Esta reforma, que modifica más de 200 artículos de la legislación laboral vigente desde 1974, busca «dinamizar» el mercado de empleo formal, estancado hace una década, mediante mayor flexibilidad para los empleadores. Sin embargo, implica significativas pérdidas de derechos laborales para los trabajadores, priorizando la reducción de costos empresariales sobre las protecciones históricas. A continuación, los principales puntos que impactan a los empleados:
Extensión de la jornada laboral: Uno de los cambios más controvertidos es la habilitación para extender la jornada diaria de 8 a 12 horas, sin pago de horas extras, siempre que exista un acuerdo voluntario entre el trabajador y el empleador (o por convenio colectivo). Esto elimina la obligación de compensación adicional por sobretiempo en estos casos, exponiendo a los empleados a mayor agotamiento físico y mental, y reduciendo el equilibrio entre vida laboral y personal. Anteriormente, las horas extras requerían pago adicional del 50% o 100% según el día, un derecho que ahora se pierde en estos acuerdos.
Modificaciones en indemnizaciones por despido: La compensación por despido sin causa se calcula sobre el mejor salario mensual del último año, pero se introduce un tope de tres veces el salario promedio del convenio colectivo, excluyendo antigüedad. Además, se crea el Fondo de Asistencia Laboral (FAL), financiado por contribuciones patronales del 3%, que puede sustituir las indemnizaciones tradicionales. Esto reduce potencialmente el monto real recibido por los trabajadores despedidos, especialmente en sectores con salarios variables, y elimina protecciones contra despidos arbitrarios al facilitar fondos alternativos para los empleadores.

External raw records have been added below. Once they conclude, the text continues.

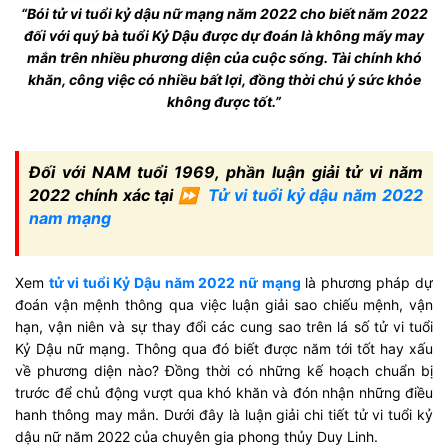
“Bói tử vi tuổi kỷ dậu nữ mạng năm 2022 cho biết năm 2022
đối với quý bà tuổi Kỷ Dậu được dự đoán là không mấy may
mắn trên nhiều phương diện của cuộc sống. Tài chính khó
khăn, công việc có nhiều bất lợi, đồng thời chú ý sức khỏe
không được tốt.”
Đối với NAM tuổi 1969, phần luận giải tử vi năm
2022 chính xác tại ⏩
Tử vi tuổi kỷ dậu năm 2022
nam mạng
Xem
tử vi tuổi Kỷ Dậu năm 2022 nữ mạng
là phương pháp dự
đoán vận mệnh thông qua việc luận giải sao chiếu mệnh, vận
hạn, vận niên và sự thay đổi các cung sao trên lá số tử vi tuổi
Kỷ Dậu nữ mạng. Thông qua đó biết được năm tới tốt hay xấu
về phương diện nào? Đồng thời có những kế hoạch chuẩn bị
trước để chủ động vượt qua khó khăn và đón nhận những điều
hanh thông may mắn. Dưới đây là luận giải chi tiết tử vi tuổi kỷ
dậu nữ năm 2022 của chuyên gia phong thủy Duy Linh.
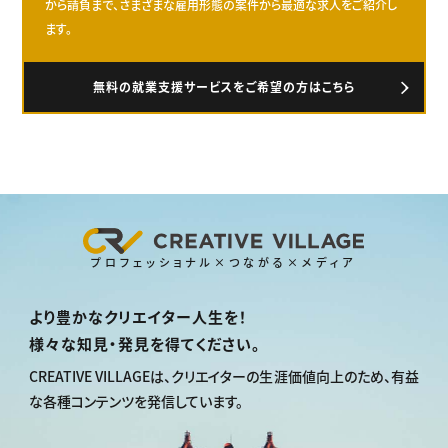
から請負まで、さまざまな雇用形態の案件から最適な求人をご紹介し
ます。
無料の就業支援サービスをご希望の方はこちら
プロフェッショナル×つながる×メディア
より豊かなクリエイター人生を！
様々な知見・発見を得てください。
CREATIVE VILLAGEは、
クリエイターの生涯価値向上のため、
有益
な各種コンテンツを発信しています。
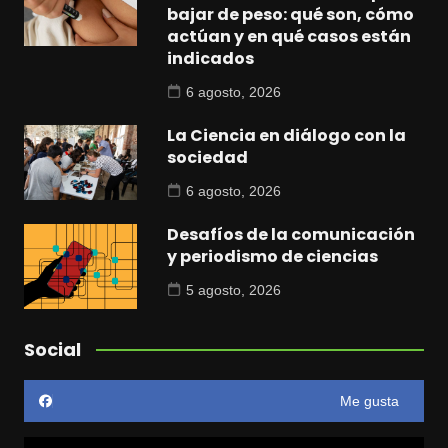
bajar de peso: qué son, cómo
actúan y en qué casos están
indicados
6 agosto, 2026
La Ciencia en diálogo con la
sociedad
6 agosto, 2026
Desafíos de la comunicación
y periodismo de ciencias
5 agosto, 2026
Social
Me gusta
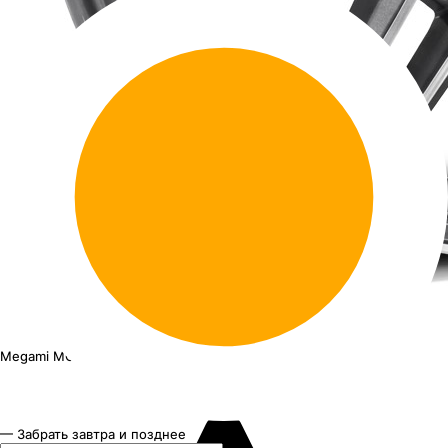
Megami MGM-17FF
18"x7.5J PCD 5x114.3 ЕТ 45 ЦО 67.1
— Забрать завтра и позднее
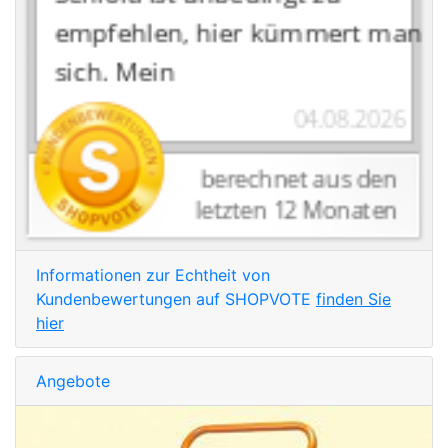
Informationen zur Echtheit von
Kundenbewertungen auf SHOPVOTE
finden Sie
hier
Angebote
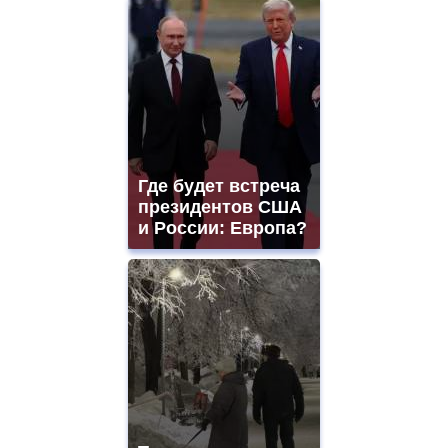
Где будет встреча
президентов США
и России: Европа?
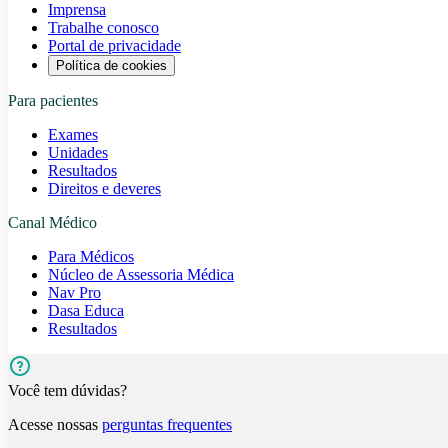
Imprensa
Trabalhe conosco
Portal de privacidade
Política de cookies
Para pacientes
Exames
Unidades
Resultados
Direitos e deveres
Canal Médico
Para Médicos
Núcleo de Assessoria Médica
Nav Pro
Dasa Educa
Resultados
Você tem dúvidas?
Acesse nossas
perguntas frequentes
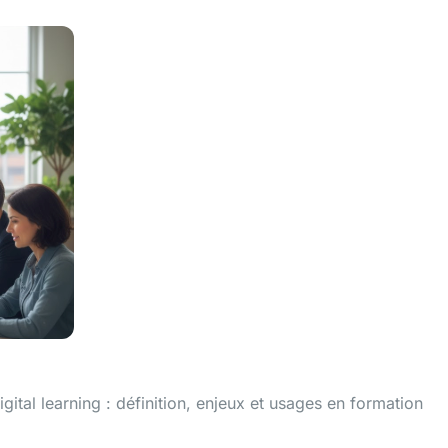
ital learning : définition, enjeux et usages en formation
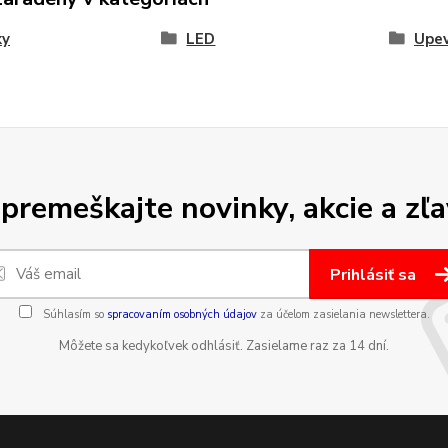
ky
LED
Upev
premeškajte novinky, akcie a zľa
Prihlásiť sa
Súhlasím so
spracovaním osobných údajov
za účelom zasielania newslettera.
Môžete sa kedykoľvek odhlásiť. Zasielame raz za 14 dní.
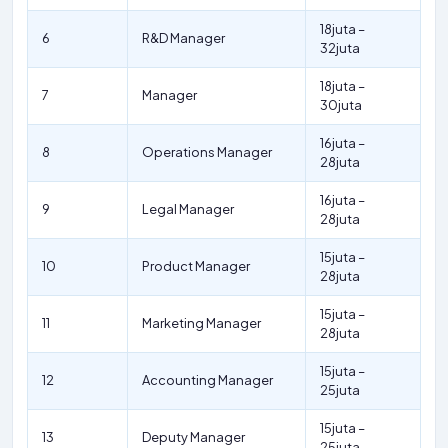
18juta –
6
R&D Manager
32juta
18juta –
7
Manager
30juta
16juta –
8
Operations Manager
28juta
16juta –
9
Legal Manager
28juta
15juta –
10
Product Manager
28juta
15juta –
11
Marketing Manager
28juta
15juta –
12
Accounting Manager
25juta
15juta –
13
Deputy Manager
25juta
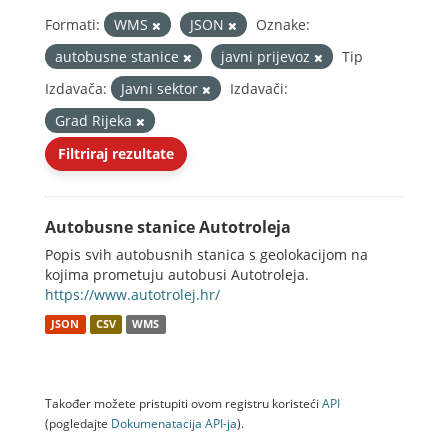
Formati:
WMS
JSON
Oznake:
autobusne stanice
javni prijevoz
Tip
Izdavača:
Javni sektor
Izdavači:
Grad Rijeka
Filtriraj rezultate
Autobusne stanice Autotroleja
Popis svih autobusnih stanica s geolokacijom na
kojima prometuju autobusi Autotroleja.
https://www.autotrolej.hr/
JSON
CSV
WMS
Također možete pristupiti ovom registru koristeći
API
(pogledajte
Dokumenаtаcijа API-jа
).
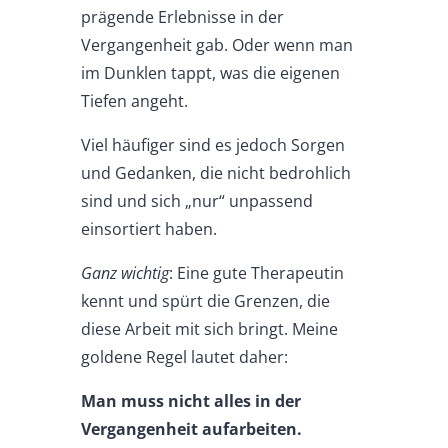
prägende Erlebnisse in der
Vergangenheit gab. Oder wenn man
im Dunklen tappt, was die eigenen
Tiefen angeht.
Viel häufiger sind es jedoch Sorgen
und Gedanken, die nicht bedrohlich
sind und sich „nur“ unpassend
einsortiert haben.
Ganz wichtig
: Eine gute Therapeutin
kennt und spürt die Grenzen, die
diese Arbeit mit sich bringt. Meine
goldene Regel lautet daher:
Man muss nicht alles in der
Vergangenheit aufarbeiten.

Restricciones al derecho a huelga y asambleas: Se limita severamente el ejercicio de la huelga en servicios esenciales (salud, energía, transporte) y «trascendentales» (educación, industria), exigiendo coberturas mínimas del 75% en esenciales y 50% en otros, con notificación previa de 5 días. Las asambleas requieren autorización del empleador y no se pagan durante su duración. Infracciones como bloqueos o daños se sancionan con multas o revocación de personería gremial, lo que debilita la capacidad de los sindicatos para negociar mejoras salariales o condiciones, erosionando un derecho constitucional clave para la defensa colectiva de los trabajadores.
Extensión del período de prueba y exclusiones: El período de prueba se alarga hasta 8 meses en contratos agrarios y 6 meses en domésticos, permitiendo despidos sin causa ni indemnización durante ese tiempo. Además, se excluyen categorías como trabajadores de plataformas digitales (clasificados como independientes), subcontratados y eventuales, reduciendo su acceso a protecciones laborales como estabilidad, aportes jubilatorios y responsabilidad solidaria de las empresas principales. Esto precariza el empleo, facilitando contrataciones temporales sin derechos plenos.

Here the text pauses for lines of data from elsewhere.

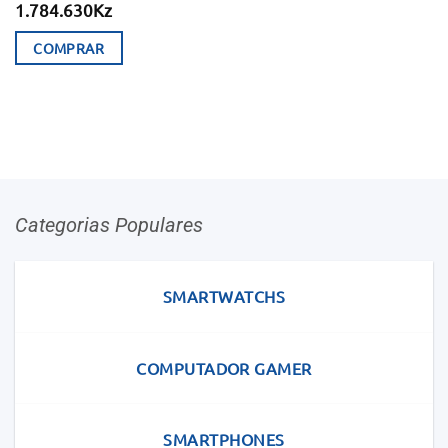
1.784.630
Kz
COMPRAR
Categorias Populares
SMARTWATCHS
COMPUTADOR GAMER
SMARTPHONES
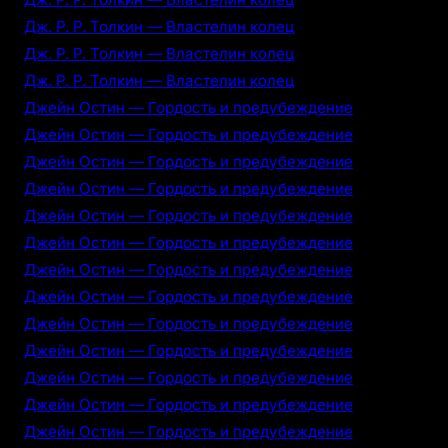
Дж. Р. Р. Толкин — Властелин колец
Дж. Р. Р. Толкин — Властелин колец
Дж. Р. Р. Толкин — Властелин колец
Джейн Остин — Гордость и предубеждение
Джейн Остин — Гордость и предубеждение
Джейн Остин — Гордость и предубеждение
Джейн Остин — Гордость и предубеждение
Джейн Остин — Гордость и предубеждение
Джейн Остин — Гордость и предубеждение
Джейн Остин — Гордость и предубеждение
Джейн Остин — Гордость и предубеждение
Джейн Остин — Гордость и предубеждение
Джейн Остин — Гордость и предубеждение
Джейн Остин — Гордость и предубеждение
Джейн Остин — Гордость и предубеждение
Джейн Остин — Гордость и предубеждение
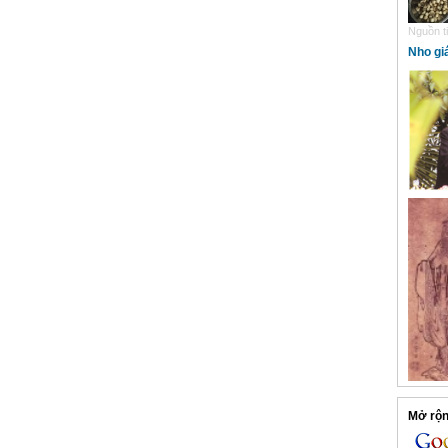
Nguồn ti
Nho gi
Mở rộng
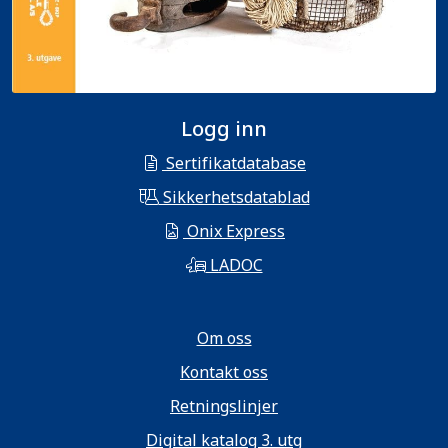
Logg inn
Sertifikatdatabase
Sikkerhetsdatablad
Onix Express
LADOC
Om oss
Kontakt oss
Retningslinjer
Digital katalog 3. utg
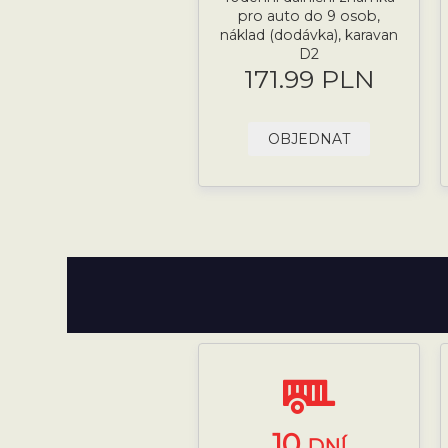
pro auto do 9 osob,
náklad (dodávka), karavan
D2
171.99 PLN
OBJEDNAT
10
DNÍ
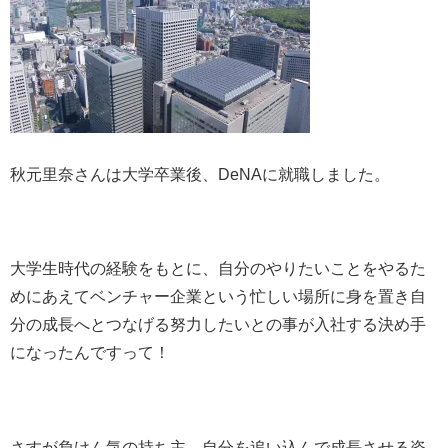
秋元里奈さんは大学卒業後、DeNAに就職しました。
大学生時代の経験をもとに、自分のやりたいことをやるた
めにあえてベンチャー企業という忙しい場所に身を置き自
分の成長へとつなげる努力したいとの事が入社する決め手
になったんですって！
さすが負けん気の持ち主、自分を追い込んで成長させる姿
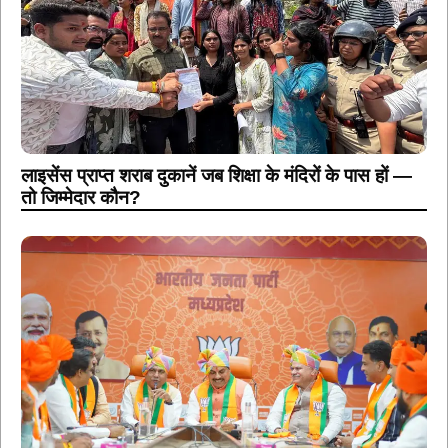
लाइसेंस प्राप्त शराब दुकानें जब शिक्षा के मंदिरों के पास हों —
तो जिम्मेदार कौन?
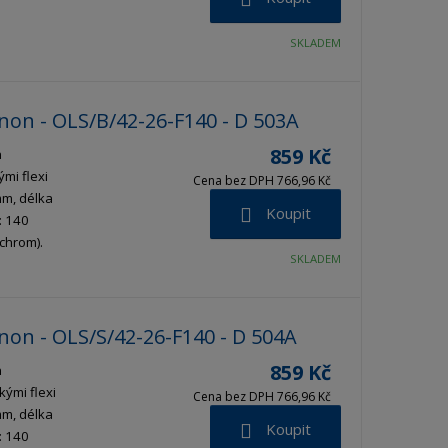
v
v
v
ý
ý
ý
SKLADEM
v
v
p
ý
ý
i
p
p
s
non - OLS/B/42-26-F140 - D 503A
i
i
859 Kč
n
s
s
mi flexi
Cena bez DPH 766,96 Kč
mm, délka
Koupit
: 140
chrom).
SKLADEM
on - OLS/S/42-26-F140 - D 504A
859 Kč
n
kými flexi
Cena bez DPH 766,96 Kč
mm, délka
Koupit
: 140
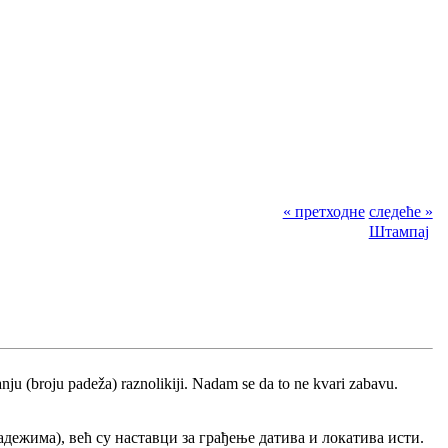
« претходне
следеће »
Штампај
anju (broju padeža) raznolikiji. Nadam se da to ne kvari zabavu.
адежима), већ су наставци за грађење датива и локатива исти.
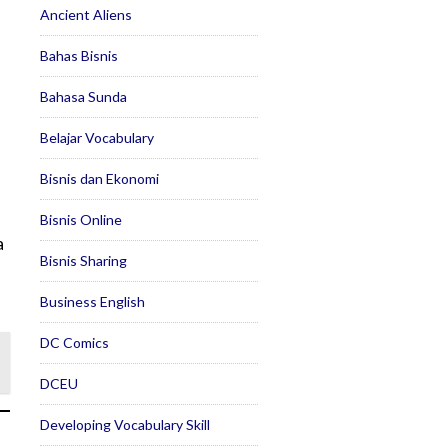
Ancient Aliens
Bahas Bisnis
Bahasa Sunda
Belajar Vocabulary
Bisnis dan Ekonomi
Bisnis Online
a
Bisnis Sharing
Business English
DC Comics
DCEU
Developing Vocabulary Skill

Otros recortes en protecciones: Se permiten cambios unilaterales del empleador en modalidades de trabajo (sin alterar «esenciales»), se derogan capítulos sobre suspensiones laborales, y se priorizan convenios individuales o de empresa sobre los colectivos, suspendiendo la «ultraactividad» de cláusulas favorables si generan «distorsiones económicas». También se reducen vacaciones fraccionadas (mínimo 7 días por segmento) y se limita la tutela sindical a representantes titulares, exponiendo a delegados a represalias.

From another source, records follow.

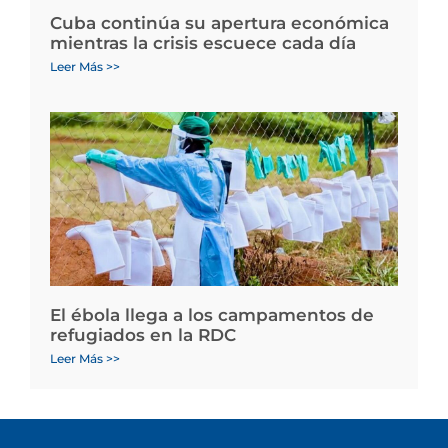
Cuba continúa su apertura económica
mientras la crisis escuece cada día
Leer Más >>
El ébola llega a los campamentos de
refugiados en la RDC
Leer Más >>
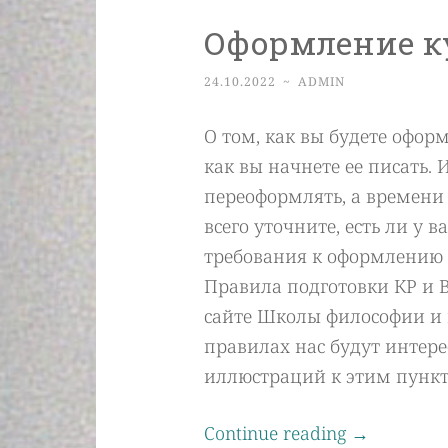
Оформление к
24.10.2022
~
ADMIN
О том, как вы будете оформ
как вы начнете ее писать. 
переоформлять, а времени 
всего уточните, есть ли у 
требования к оформлению 
Правила подготовки КР и В
сайте Школы философии и 
правилах нас будут интерес
иллюстраций к этим пункт
Continue reading
→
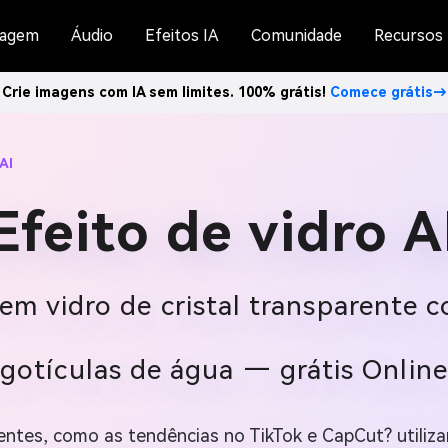
agem
Áudio
Efeitos IA
Comunidade
Recursos
Crie imagens com IA sem limites. 100% grátis!
Comece grátis→
AI
Efeito de vidro A
em vidro de cristal transparente co
gotículas de água — grátis Online
aentes, como as tendências no TikTok e CapCut? utiliza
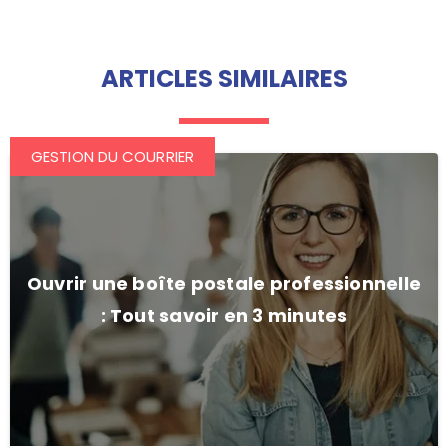
ARTICLES SIMILAIRES
GESTION DU COURRIER
Ouvrir une boîte postale professionnelle
: Tout savoir en 3 minutes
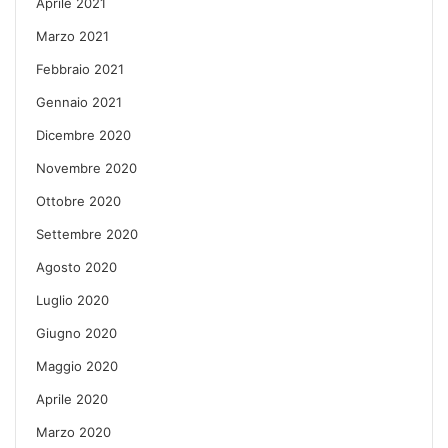
Aprile 2021
Marzo 2021
Febbraio 2021
Gennaio 2021
Dicembre 2020
Novembre 2020
Ottobre 2020
Settembre 2020
Agosto 2020
Luglio 2020
Giugno 2020
Maggio 2020
Aprile 2020
Marzo 2020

En resumen, esta reforma representa una pérdida neta de derechos para los trabajadores, al priorizar la «formalización» y atracción de inversiones mediante menor regulación, pero a costa de mayor precariedad, jornadas extenuantes y debilitamiento sindical. Los sectores críticos, argumentan que retrocede conquistas históricas, mientras el gobierno la defiende como necesaria para combatir el desempleo y la informalidad. Su impacto real se verá en los próximos meses, pero ya genera tensiones sociales en un contexto de ajuste económico.